**AVAILABLE DATA**
..............................

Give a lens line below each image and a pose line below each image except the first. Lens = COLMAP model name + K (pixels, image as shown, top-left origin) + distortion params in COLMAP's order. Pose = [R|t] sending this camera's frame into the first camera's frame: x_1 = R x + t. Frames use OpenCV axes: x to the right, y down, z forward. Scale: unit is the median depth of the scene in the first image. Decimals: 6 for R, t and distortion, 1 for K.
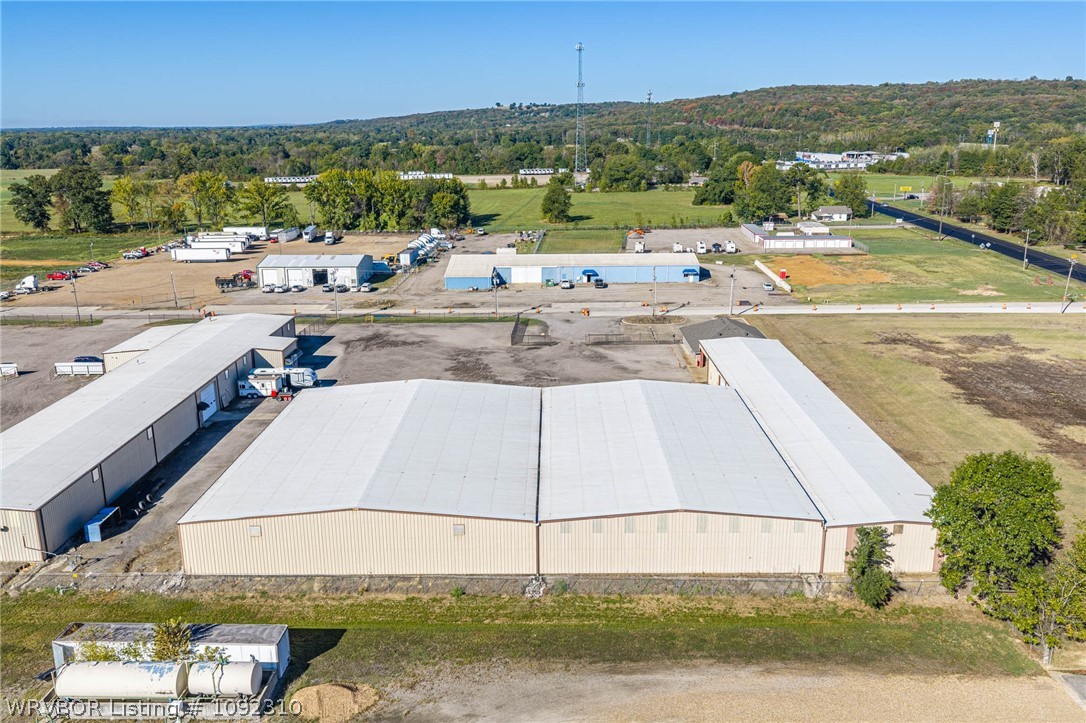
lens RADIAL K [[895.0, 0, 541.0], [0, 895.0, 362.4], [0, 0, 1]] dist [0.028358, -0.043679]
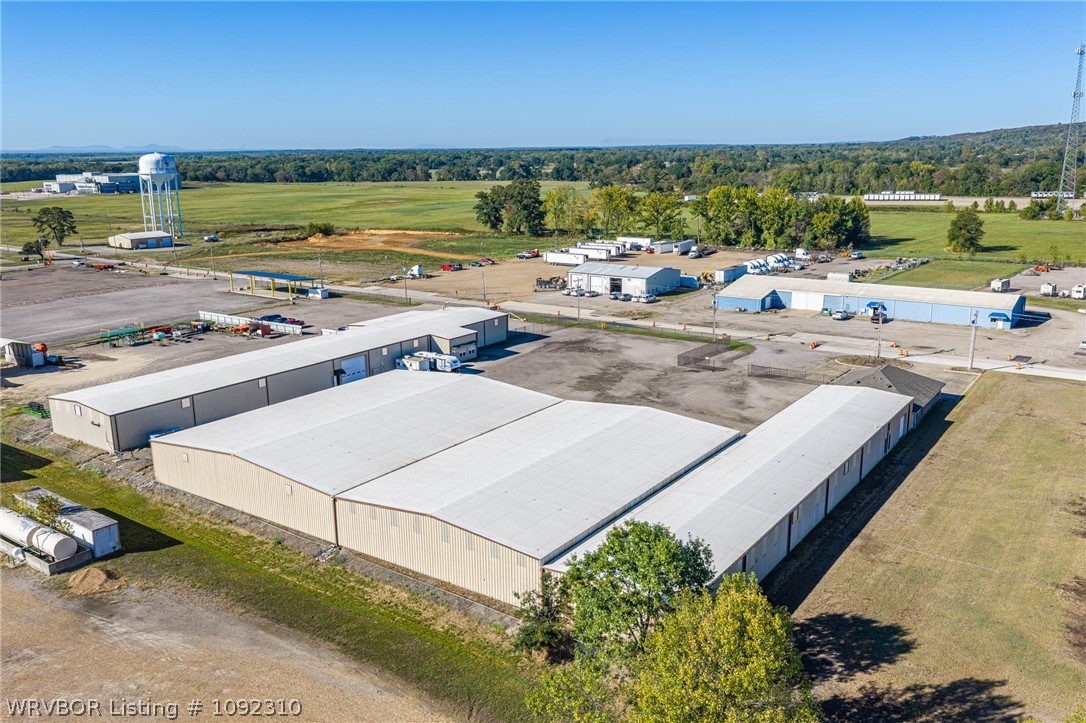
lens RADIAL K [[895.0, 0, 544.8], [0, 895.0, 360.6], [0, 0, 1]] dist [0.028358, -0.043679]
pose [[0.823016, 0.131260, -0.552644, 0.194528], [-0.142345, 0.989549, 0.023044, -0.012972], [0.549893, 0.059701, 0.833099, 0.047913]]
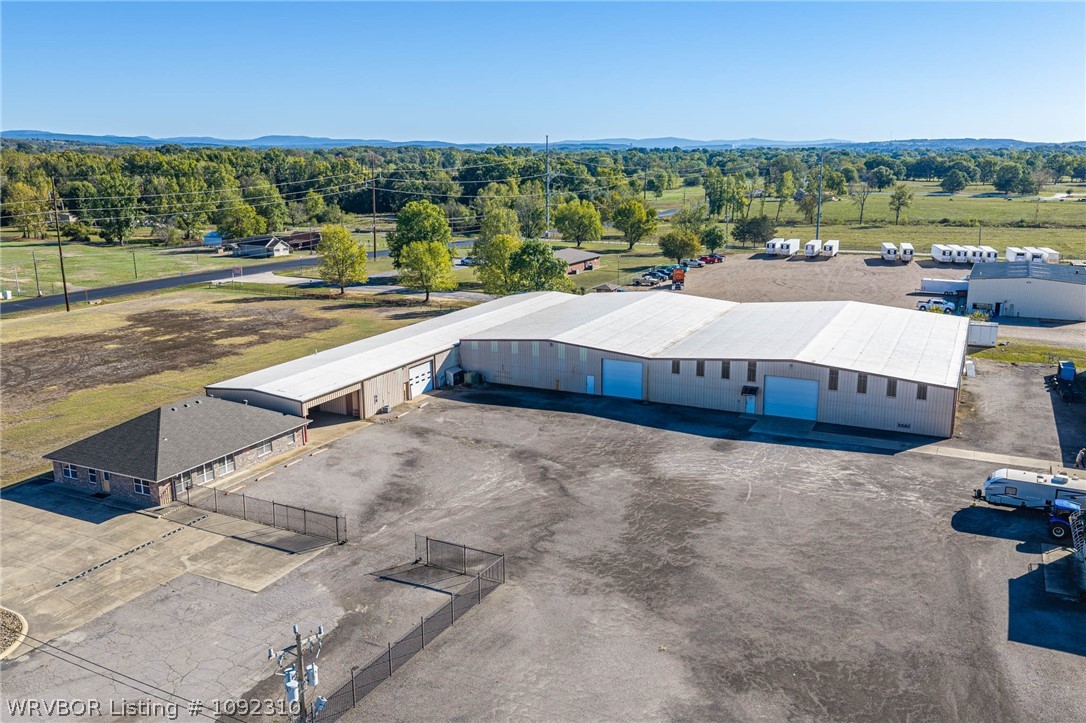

..............................

**TASK OBJECTIVE**
Find each line in the listing above that contains the string "lens" and copy it out. Treat uppercase and lowercase as different.

**SOLUTION TO THE EXERCISE**
Give a lens line below each image and a pose line below each image except the first. Lens = COLMAP model name + K (pixels, image as shown, top-left origin) + distortion params in COLMAP's order. Pose = [R|t] sending this camera's frame into the first camera's frame: x_1 = R x + t. Frames use OpenCV axes: x to the right, y down, z forward. Scale: unit is the median depth of the scene in the first image. Decimals: 6 for R, t and distortion, 1 for K.
lens RADIAL K [[895.0, 0, 541.0], [0, 895.0, 362.4], [0, 0, 1]] dist [0.028358, -0.043679]
lens RADIAL K [[895.0, 0, 544.8], [0, 895.0, 360.6], [0, 0, 1]] dist [0.028358, -0.043679]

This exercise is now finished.